Its demise was a combination of three factors, according to Langley. First, Iceland could be used as a permanent base in the North Atlantic, which negated the need for floating aerodromes. Second, newer planes that could patrol for longer were introduced. And finally, the development of the centimetric radar helped track U-boats more accurately. The war was starting to turn in favor of the Allies.
“Those three things made it obsolete before it even reached fruition,” said Langley. “It was viable, but not at the scale that Churchill wanted and as quickly as he wanted. It was feasible to build the structure, but impractical to actually implement it.”
In June 1943, all testing in Canada was stopped and Churchill was informed.
What’s down there?
Once the project was abandoned, the refrigeration machinery was removed and the model was just left there, before subsiding into the lake. Although most people in the area had a rough idea of what had been going on, some mystique started to grow around it.

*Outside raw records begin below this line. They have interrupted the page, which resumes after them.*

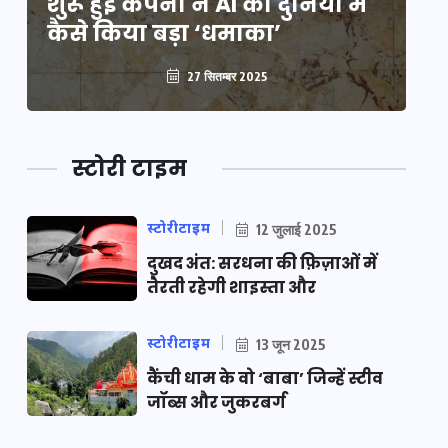
शुरू हुई कंपनी ने AI की दुनिया में
शु
कैसे किया बड़ा ‘धमाका’
कै
27 सितम्बर 2025
स्टोरी टाइम
स्टोरीटाइम
12 जुलाई 2025
दुखद अंत: सरधना की फ़िज़ाओं में
तैरती रहेगी शाइस्ता और
स्टोरीटाइम
13 जून 2025
कैंची धाम के वो ‘बाबा’ जिन्हें स्टीव
जॉब्स और जुकरबर्ग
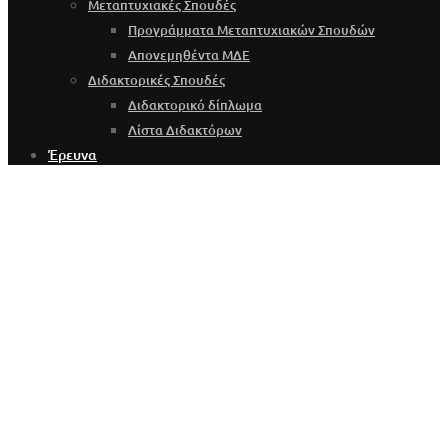
Μεταπτυχιακές Σπουδές
Προγράμματα Μεταπτυχιακών Σπουδών
Απονεμηθέντα ΜΔΕ
Διδακτορικές Σπουδές
Διδακτορικό δίπλωμα
Λίστα Διδακτόρων
Έρευνα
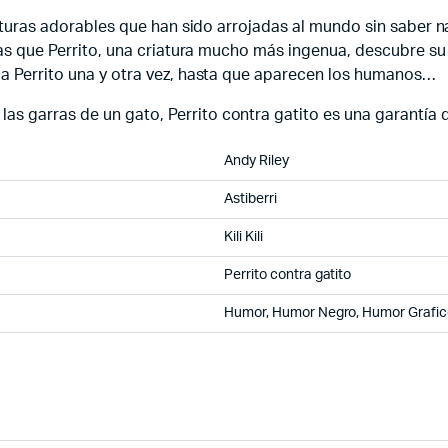
riaturas adorables que han sido arrojadas al mundo sin saber n
ntras que Perrito, una criatura mucho más ingenua, descubre s
 a Perrito una y otra vez, hasta que aparecen los humanos…
s garras de un gato, Perrito contra gatito es una garantía d
Andy Riley
Astiberri
Kili Kili
Perrito contra gatito
Humor, Humor Negro, Humor Grafic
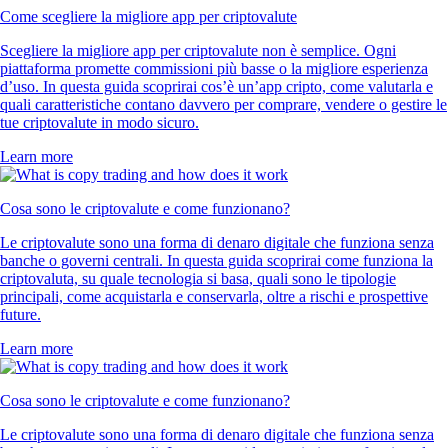
Come scegliere la migliore app per criptovalute
Scegliere la migliore app per criptovalute non è semplice. Ogni
piattaforma promette commissioni più basse o la migliore esperienza
d’uso. In questa guida scoprirai cos’è un’app cripto, come valutarla e
quali caratteristiche contano davvero per comprare, vendere o gestire le
tue criptovalute in modo sicuro.
Learn more
Cosa sono le criptovalute e come funzionano?
Le criptovalute sono una forma di denaro digitale che funziona senza
banche o governi centrali. In questa guida scoprirai come funziona la
criptovaluta, su quale tecnologia si basa, quali sono le tipologie
principali, come acquistarla e conservarla, oltre a rischi e prospettive
future.
Learn more
Cosa sono le criptovalute e come funzionano?
Le criptovalute sono una forma di denaro digitale che funziona senza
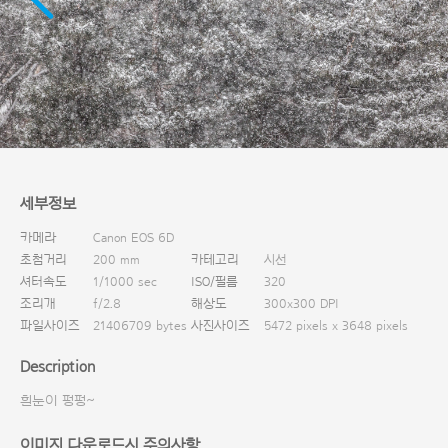
다운로드
세부정보
카메라
Canon EOS 6D
초첨거리
200 mm
카테고리
시선
셔터속도
1/1000 sec
ISO/필름
320
조리개
f/2.8
해상도
300x300 DPI
파일사이즈
21406709 bytes
사진사이즈
5472 pixels x 3648 pixels
Description
흰눈이 펑펑~
이미지 다운로드시 주의사항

Langley, who’s also an underwater archeologist, overheard a conversation in 1982 about “an airplane made of ice” that was still in Lake Patricia. “I thought that was impossible, but I wanted to find out more.”
So in 1984 she dived down to have a look. “Good thing I had no idea what I was looking for, or I don’t know what I would have thought, probably that a barge full of heating ducts or something had sunk. It was interesting, so I started getting grants to go back.”
Langley summarized her research and multiple dives to the wreckage in a Ph.D dissertation, and is also writing a book. Her work has contributed to the rise of a small influx of divers visiting the area to see for themselves.
The wreckage sits on a diagonal, with the deepest corner at the 100-foot depth. It’s not the easiest of dives, because the lake is at a 4000-foot altitude in the Rockies, so there’s an increased risk of decompression sickness. Visibility is low and it’s fairly dark all the time, not to mention an algae bloom in the summer. To help identify the wreckage, an underwater commemorative plaque was installed in 1988 in its proximity.
“It’s at the shallowest corner, so if you can dive to 85 feet, which is what most divers can do, you can go and have a look at it.”
It might be wise to hurry up, though, because not much is left.
“It’s in terrible shape now, almost completely collapsed,” said Langley. “It’s not sexy. Part of that is time, part is gravity, part is that it’s been loved to death, because it’s unusual and people love this story.”